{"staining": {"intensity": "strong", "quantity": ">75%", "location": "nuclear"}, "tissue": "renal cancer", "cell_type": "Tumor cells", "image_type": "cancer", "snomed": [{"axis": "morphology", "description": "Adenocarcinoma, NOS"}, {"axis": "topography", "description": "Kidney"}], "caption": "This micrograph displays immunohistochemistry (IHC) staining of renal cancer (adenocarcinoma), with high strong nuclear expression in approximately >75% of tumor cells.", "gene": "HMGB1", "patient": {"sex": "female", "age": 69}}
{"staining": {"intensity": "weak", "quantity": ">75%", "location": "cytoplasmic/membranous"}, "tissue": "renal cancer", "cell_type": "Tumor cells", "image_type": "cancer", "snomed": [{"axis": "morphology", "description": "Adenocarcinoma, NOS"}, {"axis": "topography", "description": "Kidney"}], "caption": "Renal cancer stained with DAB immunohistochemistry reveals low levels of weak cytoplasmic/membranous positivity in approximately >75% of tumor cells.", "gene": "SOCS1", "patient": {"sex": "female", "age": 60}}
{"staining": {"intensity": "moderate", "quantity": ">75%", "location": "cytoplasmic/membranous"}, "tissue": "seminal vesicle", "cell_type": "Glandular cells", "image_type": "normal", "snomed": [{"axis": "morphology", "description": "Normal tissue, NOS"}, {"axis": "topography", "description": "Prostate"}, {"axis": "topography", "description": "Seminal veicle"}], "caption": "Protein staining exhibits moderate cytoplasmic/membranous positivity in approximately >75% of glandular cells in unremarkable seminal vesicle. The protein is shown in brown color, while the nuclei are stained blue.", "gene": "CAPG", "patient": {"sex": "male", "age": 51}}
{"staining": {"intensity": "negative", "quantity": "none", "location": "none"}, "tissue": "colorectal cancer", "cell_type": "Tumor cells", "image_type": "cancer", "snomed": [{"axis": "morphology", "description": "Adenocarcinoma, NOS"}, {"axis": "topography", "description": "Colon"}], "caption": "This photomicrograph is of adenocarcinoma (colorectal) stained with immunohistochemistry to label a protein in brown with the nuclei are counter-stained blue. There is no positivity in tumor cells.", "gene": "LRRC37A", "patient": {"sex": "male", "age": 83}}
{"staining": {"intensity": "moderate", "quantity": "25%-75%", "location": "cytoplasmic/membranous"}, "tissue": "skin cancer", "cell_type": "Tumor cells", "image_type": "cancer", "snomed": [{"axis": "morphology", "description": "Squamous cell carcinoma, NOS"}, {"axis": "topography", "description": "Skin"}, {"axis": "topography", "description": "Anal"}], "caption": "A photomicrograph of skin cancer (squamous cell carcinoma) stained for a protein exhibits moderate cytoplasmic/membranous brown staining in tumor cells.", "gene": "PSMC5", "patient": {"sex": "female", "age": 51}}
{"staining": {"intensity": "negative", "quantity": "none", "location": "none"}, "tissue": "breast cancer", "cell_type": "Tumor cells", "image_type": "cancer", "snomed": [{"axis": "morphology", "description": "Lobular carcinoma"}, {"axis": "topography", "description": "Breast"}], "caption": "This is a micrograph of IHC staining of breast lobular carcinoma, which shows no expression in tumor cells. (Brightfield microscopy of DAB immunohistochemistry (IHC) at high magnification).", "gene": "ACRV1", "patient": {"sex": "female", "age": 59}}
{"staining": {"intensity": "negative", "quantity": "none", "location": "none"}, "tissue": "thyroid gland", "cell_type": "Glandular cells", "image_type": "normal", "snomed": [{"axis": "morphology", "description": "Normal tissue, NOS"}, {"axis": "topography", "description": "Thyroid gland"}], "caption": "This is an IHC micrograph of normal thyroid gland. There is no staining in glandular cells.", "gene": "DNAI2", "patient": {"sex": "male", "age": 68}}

----

ASSIGNMENT: Copy out the whole listing, exactly as written.

TASK RESULT:
{"staining": {"intensity": "strong", "quantity": ">75%", "location": "nuclear"}, "tissue": "renal cancer", "cell_type": "Tumor cells", "image_type": "cancer", "snomed": [{"axis": "morphology", "description": "Adenocarcinoma, NOS"}, {"axis": "topography", "description": "Kidney"}], "caption": "This micrograph displays immunohistochemistry (IHC) staining of renal cancer (adenocarcinoma), with high strong nuclear expression in approximately >75% of tumor cells.", "gene": "HMGB1", "patient": {"sex": "female", "age": 69}}
{"staining": {"intensity": "weak", "quantity": ">75%", "location": "cytoplasmic/membranous"}, "tissue": "renal cancer", "cell_type": "Tumor cells", "image_type": "cancer", "snomed": [{"axis": "morphology", "description": "Adenocarcinoma, NOS"}, {"axis": "topography", "description": "Kidney"}], "caption": "Renal cancer stained with DAB immunohistochemistry reveals low levels of weak cytoplasmic/membranous positivity in approximately >75% of tumor cells.", "gene": "SOCS1", "patient": {"sex": "female", "age": 60}}
{"staining": {"intensity": "moderate", "quantity": ">75%", "location": "cytoplasmic/membranous"}, "tissue": "seminal vesicle", "cell_type": "Glandular cells", "image_type": "normal", "snomed": [{"axis": "morphology", "description": "Normal tissue, NOS"}, {"axis": "topography", "description": "Prostate"}, {"axis": "topography", "description": "Seminal veicle"}], "caption": "Protein staining exhibits moderate cytoplasmic/membranous positivity in approximately >75% of glandular cells in unremarkable seminal vesicle. The protein is shown in brown color, while the nuclei are stained blue.", "gene": "CAPG", "patient": {"sex": "male", "age": 51}}
{"staining": {"intensity": "negative", "quantity": "none", "location": "none"}, "tissue": "colorectal cancer", "cell_type": "Tumor cells", "image_type": "cancer", "snomed": [{"axis": "morphology", "description": "Adenocarcinoma, NOS"}, {"axis": "topography", "description": "Colon"}], "caption": "This photomicrograph is of adenocarcinoma (colorectal) stained with immunohistochemistry to label a protein in brown with the nuclei are counter-stained blue. There is no positivity in tumor cells.", "gene": "LRRC37A", "patient": {"sex": "male", "age": 83}}
{"staining": {"intensity": "moderate", "quantity": "25%-75%", "location": "cytoplasmic/membranous"}, "tissue": "skin cancer", "cell_type": "Tumor cells", "image_type": "cancer", "snomed": [{"axis": "morphology", "description": "Squamous cell carcinoma, NOS"}, {"axis": "topography", "description": "Skin"}, {"axis": "topography", "description": "Anal"}], "caption": "A photomicrograph of skin cancer (squamous cell carcinoma) stained for a protein exhibits moderate cytoplasmic/membranous brown staining in tumor cells.", "gene": "PSMC5", "patient": {"sex": "female", "age": 51}}
{"staining": {"intensity": "negative", "quantity": "none", "location": "none"}, "tissue": "breast cancer", "cell_type": "Tumor cells", "image_type": "cancer", "snomed": [{"axis": "morphology", "description": "Lobular carcinoma"}, {"axis": "topography", "description": "Breast"}], "caption": "This is a micrograph of IHC staining of breast lobular carcinoma, which shows no expression in tumor cells. (Brightfield microscopy of DAB immunohistochemistry (IHC) at high magnification).", "gene": "ACRV1", "patient": {"sex": "female", "age": 59}}
{"staining": {"intensity": "negative", "quantity": "none", "location": "none"}, "tissue": "thyroid gland", "cell_type": "Glandular cells", "image_type": "normal", "snomed": [{"axis": "morphology", "description": "Normal tissue, NOS"}, {"axis": "topography", "description": "Thyroid gland"}], "caption": "This is an IHC micrograph of normal thyroid gland. There is no staining in glandular cells.", "gene": "DNAI2", "patient": {"sex": "male", "age": 68}}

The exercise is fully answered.